И, что важно, он (надо быть в этом уверенным) прекрасно сознает, на что обрекает людей (иной раз, по дурости, также себя самого), навязывая людям столь пагубную модель свободы. Потому, шизофренически, одной рукой, вроде, избавляется (освобождается) от социальной подпитки, от принадлежности обществу, семье и проч., — особенно от тех, коим нужно служить, от давать долг. А другой рукой — хитит (как понятно, «скрытно» от себя, главное, других) все то из мира, общества, окружения, без чего никак не обойдется. Тем самым, он полностью снимает с себя ответственность за свой потреблятски-паразитический, крысино-хищнический образ жизни. Он был бы весьма не против превратить мир со всем содержимым в некий «бездонный мешок», коим он бы незаметно паразитировал. Главное — чтобы «мешок» сей никогда не иссякал, питая его неуемные потреблятские «забаганки» вседозволенности.

Крайне подлая суть такого подхода, либерализма вообще, в том, что рассчитывать на положение хищнического «таскателя из бездонного мешка» могут лишь богатства и власть предержащие, уже прихватившие всю планету в свою элитарную утилизацию. Тогда как все остальное человечество, по сути, засовывается в означенный мешок, дабы быть безнаказанно пожираемым всемогущими и свободными «крысами»...

И не случайно потому, в последнее время отрезвевшее человечество активно отходит от пут либерализма, все больше противостоит ему, пытаясь одолеть, отвергнуть. Беда разве в том, что либерализм часто принимает столь неузнаваемые вплоть до привлекательности формы, что борющиеся с ним страдая социальной шизофренией, вроде, с одной стороны, отталкивают, ничто жат его, а другой — судорожно и хватко цепляются. Доходит даже до смешного, когда либерасты камня на камне не оставляют от либерастов же, не подозревая что творят, кем сами являются, в какой тоге выступают.

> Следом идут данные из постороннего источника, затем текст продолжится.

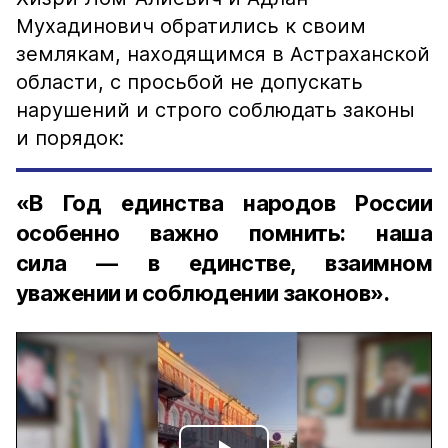
Мухадинович обратились к своим
землякам, находящимся в Астраханской
области, с просьбой не допускать
нарушений и строго соблюдать законы
и порядок:
«В Год единства народов России
особенно важно помнить: наша
сила — в единстве, взаимном
уважении и соблюдении законов».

Но, возвратившись к нашему предмету, мы видим, что характер, форма управления, взаимосвязи элементов в социальных сетях с некоторых пор становится (для обычного сознания) не столь однозначными и понятными по сравнению с привычными, имеющими место в классических, простых, к тому же, исключительно значимых, носящих даже онтологический характер, сетях. Исключительность и жизненная (онтологическая) значимость последних уже в том, повторимся, что без них люди (и только ли?), — кто бы ни были, какую и где бы общность ни являли, — не могут существовать. Такие сети можно наблюдать и во взаимоотношениях растений в лесу, на лугу. И пауки плетут сети, и заяц оставляет сеть следов дабы запутать хищника. И, вообще, везде и всюду нас окружает «сеть явлений природы» [См.: В.И. Ленин. Философские тетради. – Там же], которую практически живущему человеку приходится познавать, распутывать, осваивать, вбирать в себя, дабы затем множить собственные сети, без коих, видимо, ему никак не обойтись...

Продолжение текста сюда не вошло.